The most significant result for SPT obtained from GSMA in families of EUR was the 17p12–q25 region. Significant or suggestive linkage to this region was detected in four studies (French, Dutch, Australian twin and GAIN),14, 17, 20, 24 but not in others, confirming the ability of GSMA to detect linkage in the presence of heterogeneity. Interestingly, evidence of linkage of the 17q region was less significant when considering the whole sample, including African-American and Hispanic-American families from the CSGA study, suggesting that susceptibility gene(s) included in that region may have a more important role in Caucasian populations. Recently, the first GWA study conducted for asthma in European children identified a strong association of the disease with the 17q21 locus that harbours GSDML and ORMDL3 genes.44 These genes are located at the boundary between 17_2 and 17_3 bins. Further studies have shown that the 17q21 genetic variants are more strongly associated with early-onset asthma but did not show association with atopy.45 It remains to be investigated whether polymorphisms at the 17q21 locus account fully or partially for the observed linkage in this region. Moreover, bins on chromosome 17 were detected to be linked to various atopy phenotypes by the present meta-analysis (IgE, EOS, SPT to HDM, asthma and atopic asthma), and linkage signals in this region have also been reported for asthma by previous studies,12, 14, 17, 20, 34, 46 suggesting that this region is likely to harbour several susceptibility genes, a few of them with pleiotropic effects on correlated phenotypes.

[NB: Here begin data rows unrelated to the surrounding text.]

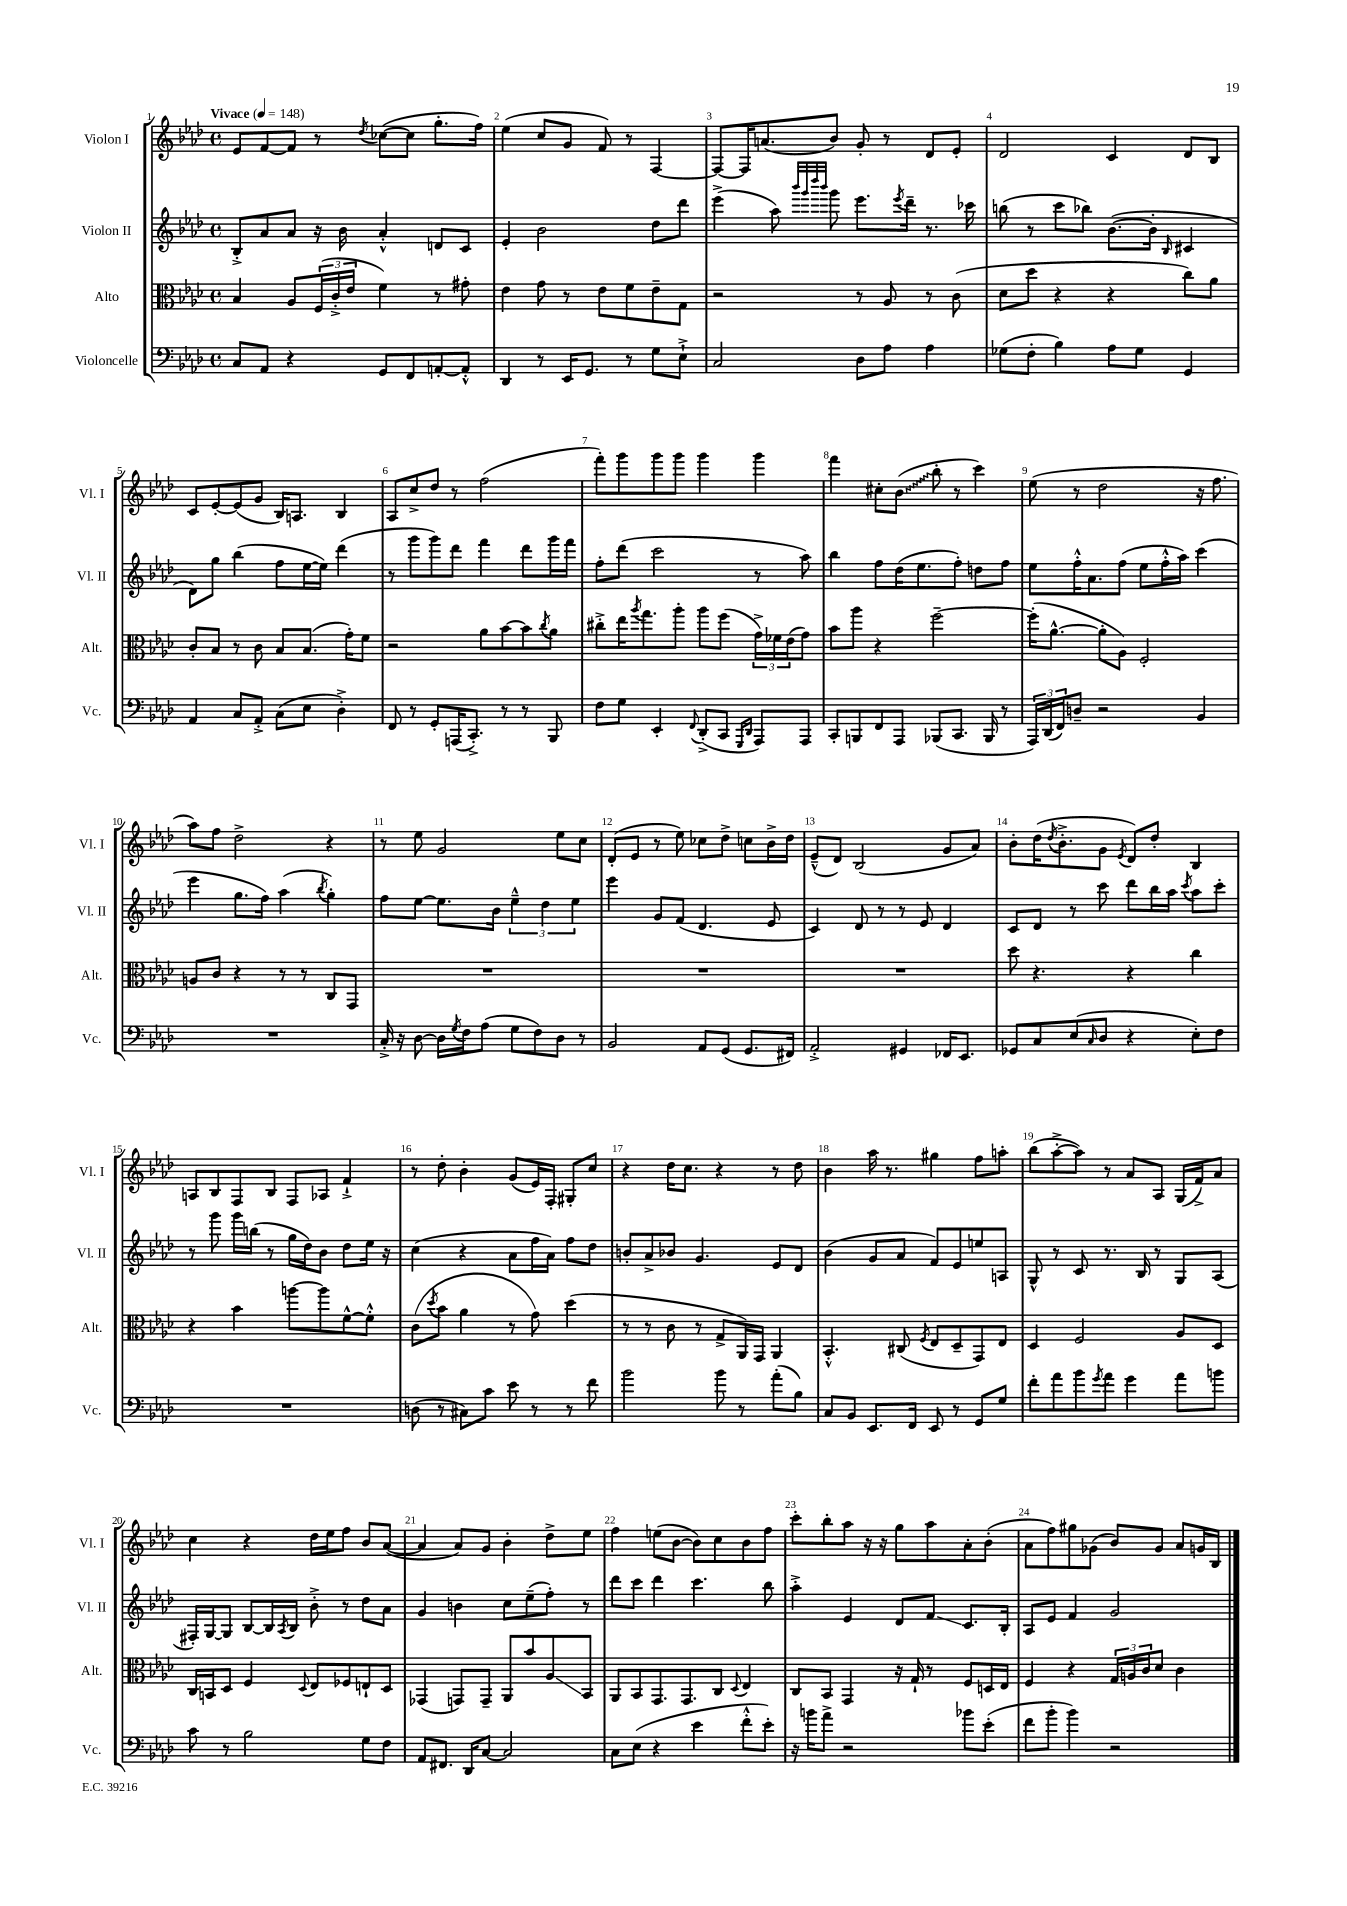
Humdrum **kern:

**kern	**kern	**kern	**kern
*staff4	*staff3	*staff2	*staff1
*clefF4	*clefC3	*clefG2	*clefG2
*k[b-e-a-d-]	*k[b-e-a-d-]	*k[b-e-a-d-]	*k[b-e-a-d-]
*M4/4	*M4/4	*M4/4	*M4/4
*met(c)	*met(c)	*met(c)	*met(c)
*MM148	*MM148	*MM148	*MM148
8C	4B-	8B-'^	8e-
8AA-	.	8a-	[8f
4r	8A-	8a-	8f]
.	(24F	16r	8r
.	24c'^	.	.
.	.	16b-	.
.	24e-	.	.
.	.	.	8qdd-
8GG	4f)	4a-'^^	([8cc-
8FF	.	.	8cc-]
[8AA'	8r	8d	8.gg'
8AA'^^]	8g#'	8c	.
.	.	.	16ff)
=	=	=	=
4DD-	4e-	4e-'	(4ee-
8r	8g	2b-	8cc
16EE-	8r	.	8g
8.GG	.	.	.
.	8e-	.	8f)
8r	8f	.	8r
8G	8e-~	8dd-	[4F
8E-`^	8G	8ddd-	.
=	=	=	=
2C	2r	(4eee-^	8F_
.	.	.	16F]
.	.	.	(8.a
.	.	8aa-)	.
.	.	32qqbbb-	.
.	.	32qqggg	.
.	.	32qqdddd-	.
.	.	32qqbbb-	.
.	.	8ggg	8b-)
8D-	8r	8.eee-	8g'
8A-	8A-	.	8r
.	.	8qeee-	.
.	.	16ddd-~	.
4A-	8r	8.r	8d-
.	(8c	.	8e-'
.	.	16ccc-	.
=	=	=	=
(8G-	8d-	(8bb	2d-
8F'	8dd-	8r	.
4B-)	4r	8ccc	.
.	.	8bb-)	.
8A-	4r	([8.b-	4c
8G-	.	.	.
.	.	16b-']	.
.	.	16qqB-	.
4GG	8cc)	4c#	8d-
.	8a-	.	8B-
=	=	=	=
4AA-	8c'	8d-)	8c
.	8B-	8gg	[8e-'
8C	8r	(4bb-	(8e-]
8AA-'^	8c	.	8g
(8C	8B-	8ff	16B-)
.	.	.	8.A
8E-	(8.B-	[16ee-	.
.	.	16ee-])	.
4D-'^)	.	(4ddd-	4B-
.	16g')	.	.
.	8f	.	.
=	=	=	=
8FF	2r	8r	8A-
8r	.	8ggg	8cc^
8GG'	.	8ggg)	8dd-
(16AAA	.	8ddd-	8r
8.CC'^)	.	.	.
.	8a-	4fff	(2ff
8r	[8b-	.	.
8r	8b-]	8ddd-	.
.	8qcc	.	.
8BBB-	8a-	16ggg	.
.	.	16fff	.
=	=	=	=
8F	8cc#'^	8ff'	8fff')
8G	16ee-	(8ddd-	8ggg
.	8qaa-	.	.
.	8.gg	.	.
4EE-'	.	2ccc	8ggg
.	8aa-'	.	8ggg
8qqFF	.	.	.
(8DD-'^	8aa-	.	4ggg
8CC	(8ff	.	.
16qqGGG	.	.	.
16qqDD-	.	.	.
8AAA-)	24g^)	8r	4ggg
.	24f-	.	.
.	(24e-	.	.
8AAA-	8g)	8aa-)	.
=	=	=	=
8CC'	8b-	4bb-	4fff
8BBB	8aa-	.	.
8FF	4r	8ff	8cc#'
8AAA-	.	(16dd-	(8b-
.	.	8.ee-	.
(8BBB-	[2ff~	.	8bb-'
8.CC	.	8ff')	8r
.	.	8dd	4ccc)
16BBB-	.	.	.
8r	.	8ff	.
=	=	=	=
24AAA-)	(16ff']	8ee-	(8ee-
(24DD-	.	.	.
.	[8.a-^^	.	.
24FF)	.	.	.
8D~	.	16ff'^^	8r
.	.	8.a-	.
2r	8a-']	.	2dd-
.	8A-)	(8ff	.
.	2F'	8ee-	.
.	.	16ff'^^	.
.	.	16aa-)	.
4BB-	.	(4ccc	16r
.	.	.	8.ff
=	=	=	=
1r	8A	4eee-	8aa-)
.	8c	.	8ff
.	4r	8.gg	2dd-^
.	.	16ff)	.
.	8r	(4aa-	.
.	8r	.	.
.	.	8qbb-	.
.	8C	4gg')	4r
.	8GG	.	.
=	=	=	=
16C'^	1r	8ff	8r
16r	.	.	.
[8D-	.	[8ee-	8ee-
16D-]	.	8.ee-]	2g
8qG	.	.	.
16F	.	.	.
(8A-	.	.	.
.	.	16b-	.
8G	.	6ee-~^^	.
8F)	.	.	.
.	.	6dd-	.
8D-	.	.	8ee-
.	.	6ee-	.
8r	.	.	8cc
=	=	=	=
2BB-	1r	4eee-	(8d-'
.	.	.	8e-
.	.	8g	8r
.	.	(8f	8ee-)
8AA-	.	4.d-	8cc-
(8GG	.	.	8dd-^
8.GG	.	.	8cc
.	.	8e-	16b-^
16FF#)	.	.	16dd-
=	=	=	=
2AA-'^	1r	4c)	(8e-~^^
.	.	.	8d-)
.	.	8d-	(2B-
.	.	8r	.
4GG#	.	8r	.
.	.	8e-	.
16FF-	.	4d-	8g
8.EE-	.	.	.
.	.	.	8a-)
=	=	=	=
8GG-	8dd-	8c	8b-'
8C	4.r	8d-	(16dd-
.	.	.	8qdd-
.	.	.	8.b-'^
(8E-	.	8r	.
16qqC	.	.	.
8D-	.	8ccc	8g
.	.	.	8qe-
4r	4r	8ddd-	8d-)
.	.	16bb-	8dd-'
.	.	16aa-	.
.	.	8qccc	.
8E-')	4cc	8aa-	4B-
8F	.	8ccc'	.
=	=	=	=
1r	4r	8r	8A
.	.	8ggg	8B-
.	4b-	16ggg	8F
.	.	(16bb	.
.	.	8r	8B-
.	[8aa	16gg	8F
.	.	16dd-)	.
.	8aa]	8b-	8A-
.	[8f^^	8dd-	4f`^
.	8f'^^]	16ee-	.
.	.	16r	.
=	=	=	=
(8D	(8c	(4cc	8r
.	8qdd-	.	.
8r	8b-	.	8dd-'
8C#)	4a-	4r	4b-'
8c	.	.	.
8e-	8r	8a-	(8g
8r	8g)	16ff	16e-)
.	.	16a-)	16F'
8r	(4dd-	8ff	8G#'
8f	.	8dd-	8cc
=	=	=	=
2b-	8r	8b'	4r
.	8r	8a-^	.
.	8c	8b-	16dd-
.	.	.	8.cc
.	8r	4.g	.
8b-	8G^	.	4r
8r	16AA-)	.	.
.	16GG	.	.
(8a-'	4AA-	8e-	8r
8B-)	.	8d-	8dd-
=	=	=	=
8C	4.BB-'^^	(4b-	4b-
8BB-	.	.	.
8.EE-	.	8g	16aa-
.	.	.	8.r
.	(8C#	8a-	.
16FF	.	.	.
.	8qF	.	.
8EE-	8E-	8f)	4gg#
8r	8D-~	8e-	.
8GG	8GG)	8ee	8ff
8G	8E-	8A	8aa'
=	=	=	=
8f'	4D-	8G^^	(8bb-
8a-	.	8r	[8aa-'^
8b-	2F	8c	8aa-])
8qg	.	.	.
8a-	.	8.r	8r
4g	.	.	8a-
.	.	16B-	.
.	.	8r	8A-
8a-	8A-	8G	(16G
.	.	.	16f^)
8b	8D-	(8A-	8a-
=	=	=	=
8c	16C	16F#')	4cc
.	16BB	[16G	.
8r	8D-	8G]	.
2B-	4F	[8B-	4r
.	.	16B-]	.
.	.	8qA-	.
.	.	16B-	.
.	8qqD-	.	.
.	8E-	8b-'^	16dd-
.	.	.	16ee-
.	8F-	8r	8ff
8G	8E`	8dd-	8b-
8F	8D-	8a-	([8a-
=	=	=	=
8AA-	(4GG-	4g	4a-]
8.FF#	.	.	.
.	8GG)	4b	8a-)
16DD-	.	.	.
[8C	8GG~	.	8g
2C]	8AA-	8cc	4b-'
.	8b-	(8ee-~	.
.	8A-	8ff')	8dd-^
.	8BB-	8r	8ee-
=	=	=	=
8C	8AA-	8ddd-	4ff
(8E-	8BB-	8ccc	.
4r	8.GG	4ddd-	(8ee
.	.	.	[8b-
.	8.GG	.	.
4e-	.	4.ccc	8b-])
.	8C	.	8cc
.	8qqD-	.	.
8f'^^	4E-	.	8b-
8e-')	.	8bb-	8ff
=	=	=	=
16r	8C	4aa-'^	8ccc'
16b	.	.	.
8a-^	8BB-	.	8bb-'
2r	4GG	4e-	8aa-
.	.	.	16r
.	.	.	16r
.	16r	8d-	8gg
.	16G`	.	.
.	8r	8f	8aa-
8b-	8F	8.c	8a-'
(8e-'	16D	.	(8b-'
.	16E-	16B-'	.
=	=	=	=
8f	4F	8A-	8a-
8b-'	.	8e-	8ff)
4b-)	4r	4f	8gg#
.	.	.	(8g-
2r	24G	2g	8b-)
.	24A	.	.
.	24c	.	.
.	8d-	.	8g-
.	4c	.	8a-
.	.	.	16g
.	.	.	16B-
==	==	==	==
*-	*-	*-	*-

The 5q23.1–q33.1 region provided genome-wide evidence of linkage to SPTQ in different analyses. This linkage was supported by three scans with LOD >1.2, the fourth one having a modest signal in that region. The 5q region was also identified by the asthma analysis, this linkage signal being mainly supported by the three smallest studies (Japanese, Australian twins and Hispanic families from the CSGA study) and by the Dutch genome scan. This region was first reported to be linked to IgE and BHR by candidate linkage studies, and then detected with asthma, suggesting that this region may harbour several genes.3 Candidate genes are present within this region, including the ADRB2 gene and the interleukin gene cluster.3 Moreover, this region includes the CYFIP2 gene found to be associated with atopic asthma by positional cloning.47

Genome-wide evidence of linkage was detected on 2q32–q34 for EOS. This region is reported to be linked to IgE and lung function12, 41 and harbours several candidate genes, including genes involved in T-cell signalling (ICOS, CD28 and CTLA-4) and apoptosis (CASP8). This region includes the IL1R1L gene found to be associated with EOS by a GWA study.48

Suggestive evidence was also observed on chromosome 6p22–p21 for IgE and asthma. No individual study showed strong evidence of linkage with IgE (LOD >2.0) in this region, but six had nominally significant LOD scores (LOD >0.70). This 6p region was mainly detected to be linked to asthma and atopy-related phenotypes.14, 18, 23, 25, 30, 49 This chromosomal region includes the MHC region and in particular the HLA-G locus found to be associated with asthma and BHR in an isolated population not included in the present analysis and replicated in Dutch families included in the present meta-analysis.50

GWA studies have successfully identified novel genes contributing to common complex diseases but which, however, explain a small proportion of heritability of disease.51 It is more and more accepted now that genetic susceptibility to complex diseases such as asthma includes a wide spectrum of genetic variation, from rare alleles with strong effects to common alleles with modest effects.52 Current GWA studies have the power to identify mainly common variants, whereas linkage analysis can detect different types of genetic factors within one locus or several loci, including rare variants segregating in families. Therefore, our meta-analysis provides an important resource of information that can be used not only to prioritize further fine-mapping studies in regions of interest but also be integrated with GWAs to increase power4 and better interpret the outcomes of these studies.